Today, Stewart is turning his story into his platform. He likes to call the demons of his past “fuel to his fire,” and he has a lot of reason to amplify his message of hope and victory. His music is giving a voice to those who are going through the same experiences he had and shining a beacon of light that there is a way out.
“One of the best things I’ve heard back from releasing my song and video is that it helped a girl come out to her friends in high school. It’s helped people who are struggling with depression and suicidal tendencies and giving them hope,” he said. “It’s one of the most rewarded aspects of being an artist when I hear about things like that. That’s why I do what I do and why I will keep doing what I do to help people.”
The self-titled EP was co-produced by Berklee alumnus Axel Ulfson and Berklee student John Silos, who was also the co-writer on “Liberation.” Stewart had Betty Who’s team involved as well, with Mike Roberts mixing and Chris Garanger mastering. Boston-based director Vassili Shields produced the video for “Liberation,” and various scenes make references to his bullying experiences, such as the straightjacket he wears being covered with names he used to be called.
Stewart will be graduating this spring and is planning to move to Los Angeles to take the next steps in reaching his goals. He now commands who he chooses to believe he is, and I love him for that. He is amazing for learning to love others through experiences of not being loved by others, and he is a firm believer of accepting yourself and loving yourself before you can love or accept others.
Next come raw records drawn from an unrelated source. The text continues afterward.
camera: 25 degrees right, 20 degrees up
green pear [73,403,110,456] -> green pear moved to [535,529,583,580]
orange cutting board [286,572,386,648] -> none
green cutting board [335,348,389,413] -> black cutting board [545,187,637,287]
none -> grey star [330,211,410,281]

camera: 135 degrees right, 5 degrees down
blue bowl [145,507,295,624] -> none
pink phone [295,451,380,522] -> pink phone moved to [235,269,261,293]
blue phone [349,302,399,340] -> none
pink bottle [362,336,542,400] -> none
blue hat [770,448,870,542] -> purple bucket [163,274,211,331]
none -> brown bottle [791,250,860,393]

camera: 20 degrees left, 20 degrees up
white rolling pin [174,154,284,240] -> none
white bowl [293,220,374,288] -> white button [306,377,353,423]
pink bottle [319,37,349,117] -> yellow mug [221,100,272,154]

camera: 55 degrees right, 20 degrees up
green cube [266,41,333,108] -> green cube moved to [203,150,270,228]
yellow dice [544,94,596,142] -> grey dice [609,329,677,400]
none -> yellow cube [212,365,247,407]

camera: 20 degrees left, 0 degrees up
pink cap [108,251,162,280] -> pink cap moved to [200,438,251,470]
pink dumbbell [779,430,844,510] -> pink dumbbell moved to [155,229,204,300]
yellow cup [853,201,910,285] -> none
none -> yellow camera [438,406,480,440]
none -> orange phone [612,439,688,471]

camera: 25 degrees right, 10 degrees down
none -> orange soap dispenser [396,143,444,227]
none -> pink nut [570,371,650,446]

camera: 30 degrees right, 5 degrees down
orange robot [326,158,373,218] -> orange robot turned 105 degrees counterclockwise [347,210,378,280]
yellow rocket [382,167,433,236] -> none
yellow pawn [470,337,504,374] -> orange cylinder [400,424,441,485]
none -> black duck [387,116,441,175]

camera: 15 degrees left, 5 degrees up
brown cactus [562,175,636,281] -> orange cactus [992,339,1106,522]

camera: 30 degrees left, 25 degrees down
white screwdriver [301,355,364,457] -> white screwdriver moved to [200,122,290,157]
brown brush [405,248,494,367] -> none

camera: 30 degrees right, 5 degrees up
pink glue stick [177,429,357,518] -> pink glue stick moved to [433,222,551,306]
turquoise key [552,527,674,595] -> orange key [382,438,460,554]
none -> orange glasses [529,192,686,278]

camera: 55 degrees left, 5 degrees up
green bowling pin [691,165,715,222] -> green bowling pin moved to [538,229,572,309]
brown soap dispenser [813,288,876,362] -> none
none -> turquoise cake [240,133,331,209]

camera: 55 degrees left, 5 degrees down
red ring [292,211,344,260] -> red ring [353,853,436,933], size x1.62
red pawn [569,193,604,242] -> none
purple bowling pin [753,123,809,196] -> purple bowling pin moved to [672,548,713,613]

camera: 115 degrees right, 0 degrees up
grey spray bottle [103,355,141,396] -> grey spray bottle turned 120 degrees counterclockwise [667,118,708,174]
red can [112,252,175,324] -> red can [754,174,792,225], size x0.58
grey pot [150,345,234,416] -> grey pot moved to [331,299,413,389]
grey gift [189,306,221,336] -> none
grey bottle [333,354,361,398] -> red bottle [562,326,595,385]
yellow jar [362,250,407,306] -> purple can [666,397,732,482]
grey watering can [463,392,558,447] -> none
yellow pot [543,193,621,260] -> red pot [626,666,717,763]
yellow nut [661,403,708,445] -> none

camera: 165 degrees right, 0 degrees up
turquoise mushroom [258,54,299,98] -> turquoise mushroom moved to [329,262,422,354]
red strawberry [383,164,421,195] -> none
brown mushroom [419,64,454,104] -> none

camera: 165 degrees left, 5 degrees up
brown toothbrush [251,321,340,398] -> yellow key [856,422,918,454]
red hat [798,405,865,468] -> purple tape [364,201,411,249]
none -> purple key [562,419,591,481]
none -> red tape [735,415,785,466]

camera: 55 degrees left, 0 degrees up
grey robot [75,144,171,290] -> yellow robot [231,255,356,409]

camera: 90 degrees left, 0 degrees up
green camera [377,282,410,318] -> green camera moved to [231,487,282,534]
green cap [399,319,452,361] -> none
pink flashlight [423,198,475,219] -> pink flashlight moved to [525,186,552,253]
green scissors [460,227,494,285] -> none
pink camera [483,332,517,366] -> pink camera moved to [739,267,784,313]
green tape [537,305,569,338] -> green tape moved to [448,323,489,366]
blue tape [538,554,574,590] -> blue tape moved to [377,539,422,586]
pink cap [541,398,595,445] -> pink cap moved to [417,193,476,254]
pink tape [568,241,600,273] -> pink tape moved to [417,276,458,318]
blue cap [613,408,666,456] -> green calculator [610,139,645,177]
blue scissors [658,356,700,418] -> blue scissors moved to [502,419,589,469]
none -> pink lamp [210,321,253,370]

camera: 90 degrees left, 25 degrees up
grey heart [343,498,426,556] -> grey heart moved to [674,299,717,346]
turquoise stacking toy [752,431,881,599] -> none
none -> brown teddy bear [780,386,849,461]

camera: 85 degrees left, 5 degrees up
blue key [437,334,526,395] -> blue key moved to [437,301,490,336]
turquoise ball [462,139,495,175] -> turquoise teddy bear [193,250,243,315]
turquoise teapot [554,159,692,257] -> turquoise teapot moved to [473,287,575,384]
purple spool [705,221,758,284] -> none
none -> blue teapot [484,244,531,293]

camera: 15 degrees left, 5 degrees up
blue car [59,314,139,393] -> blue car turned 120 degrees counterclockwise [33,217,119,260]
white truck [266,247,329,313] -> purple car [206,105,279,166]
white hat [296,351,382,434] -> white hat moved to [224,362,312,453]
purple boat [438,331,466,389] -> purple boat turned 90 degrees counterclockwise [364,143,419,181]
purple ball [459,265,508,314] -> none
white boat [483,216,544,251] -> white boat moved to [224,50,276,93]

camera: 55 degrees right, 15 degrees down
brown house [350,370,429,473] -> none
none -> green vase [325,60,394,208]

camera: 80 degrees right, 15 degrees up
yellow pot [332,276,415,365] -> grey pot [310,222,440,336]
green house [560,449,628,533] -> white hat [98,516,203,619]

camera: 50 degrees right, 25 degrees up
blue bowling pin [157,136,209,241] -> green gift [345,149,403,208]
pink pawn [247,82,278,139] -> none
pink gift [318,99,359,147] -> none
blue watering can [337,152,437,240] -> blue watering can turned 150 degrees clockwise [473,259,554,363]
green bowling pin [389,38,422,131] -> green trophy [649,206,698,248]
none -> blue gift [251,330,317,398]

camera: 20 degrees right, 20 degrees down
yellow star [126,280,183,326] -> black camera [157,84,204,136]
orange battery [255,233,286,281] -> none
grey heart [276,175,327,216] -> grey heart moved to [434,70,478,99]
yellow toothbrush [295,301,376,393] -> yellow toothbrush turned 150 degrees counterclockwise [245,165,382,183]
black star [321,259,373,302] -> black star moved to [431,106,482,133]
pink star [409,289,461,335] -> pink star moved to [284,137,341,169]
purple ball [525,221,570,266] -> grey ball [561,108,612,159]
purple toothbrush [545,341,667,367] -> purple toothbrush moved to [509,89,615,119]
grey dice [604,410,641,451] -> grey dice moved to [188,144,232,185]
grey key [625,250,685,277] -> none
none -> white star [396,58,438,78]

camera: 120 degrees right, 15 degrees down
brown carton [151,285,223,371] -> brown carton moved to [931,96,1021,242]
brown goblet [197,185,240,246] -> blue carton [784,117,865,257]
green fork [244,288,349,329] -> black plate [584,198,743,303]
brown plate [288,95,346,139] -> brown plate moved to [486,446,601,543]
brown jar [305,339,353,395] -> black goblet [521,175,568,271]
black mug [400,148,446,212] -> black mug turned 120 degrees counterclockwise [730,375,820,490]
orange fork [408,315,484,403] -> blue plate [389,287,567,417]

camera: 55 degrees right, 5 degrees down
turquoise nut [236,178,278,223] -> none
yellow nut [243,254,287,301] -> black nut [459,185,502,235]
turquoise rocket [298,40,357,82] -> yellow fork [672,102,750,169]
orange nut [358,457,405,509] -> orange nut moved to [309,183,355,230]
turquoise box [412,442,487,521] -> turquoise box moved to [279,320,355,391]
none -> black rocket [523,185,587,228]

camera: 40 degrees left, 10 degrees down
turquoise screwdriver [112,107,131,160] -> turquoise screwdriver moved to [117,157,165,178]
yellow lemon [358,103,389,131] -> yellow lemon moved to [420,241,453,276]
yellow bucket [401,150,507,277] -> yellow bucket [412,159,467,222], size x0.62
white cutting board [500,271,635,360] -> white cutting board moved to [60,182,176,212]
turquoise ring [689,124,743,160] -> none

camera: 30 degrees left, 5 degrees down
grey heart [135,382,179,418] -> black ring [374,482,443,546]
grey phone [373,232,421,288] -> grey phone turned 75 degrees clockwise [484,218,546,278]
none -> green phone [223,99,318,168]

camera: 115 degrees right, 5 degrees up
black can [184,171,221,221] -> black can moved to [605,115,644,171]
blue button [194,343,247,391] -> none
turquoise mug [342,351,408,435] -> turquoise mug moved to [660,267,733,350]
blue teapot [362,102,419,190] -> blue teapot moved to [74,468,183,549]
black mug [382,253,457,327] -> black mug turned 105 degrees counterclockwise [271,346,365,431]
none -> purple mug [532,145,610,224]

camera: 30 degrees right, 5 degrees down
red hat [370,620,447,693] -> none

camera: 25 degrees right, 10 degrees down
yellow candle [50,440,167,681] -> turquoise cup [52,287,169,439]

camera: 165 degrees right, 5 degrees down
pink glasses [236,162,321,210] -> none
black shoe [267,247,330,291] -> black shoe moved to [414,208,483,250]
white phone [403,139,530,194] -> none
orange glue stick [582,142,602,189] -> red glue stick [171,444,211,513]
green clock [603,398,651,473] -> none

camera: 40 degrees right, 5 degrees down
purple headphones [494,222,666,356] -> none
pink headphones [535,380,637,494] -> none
“I’m just going to be happy with who I am because I deserve to be accepting of who I am.”
“I’m just going to be happy with who I am because I deserve to be accepting of who I am,” he said. “That changed me as a person because it’s made me so much more accepting of people on all different walks of life and of people who aren’t like me.”
At the end of the day, it’s the heart behind the music that will make the difference—and Stewart has more than enough heart.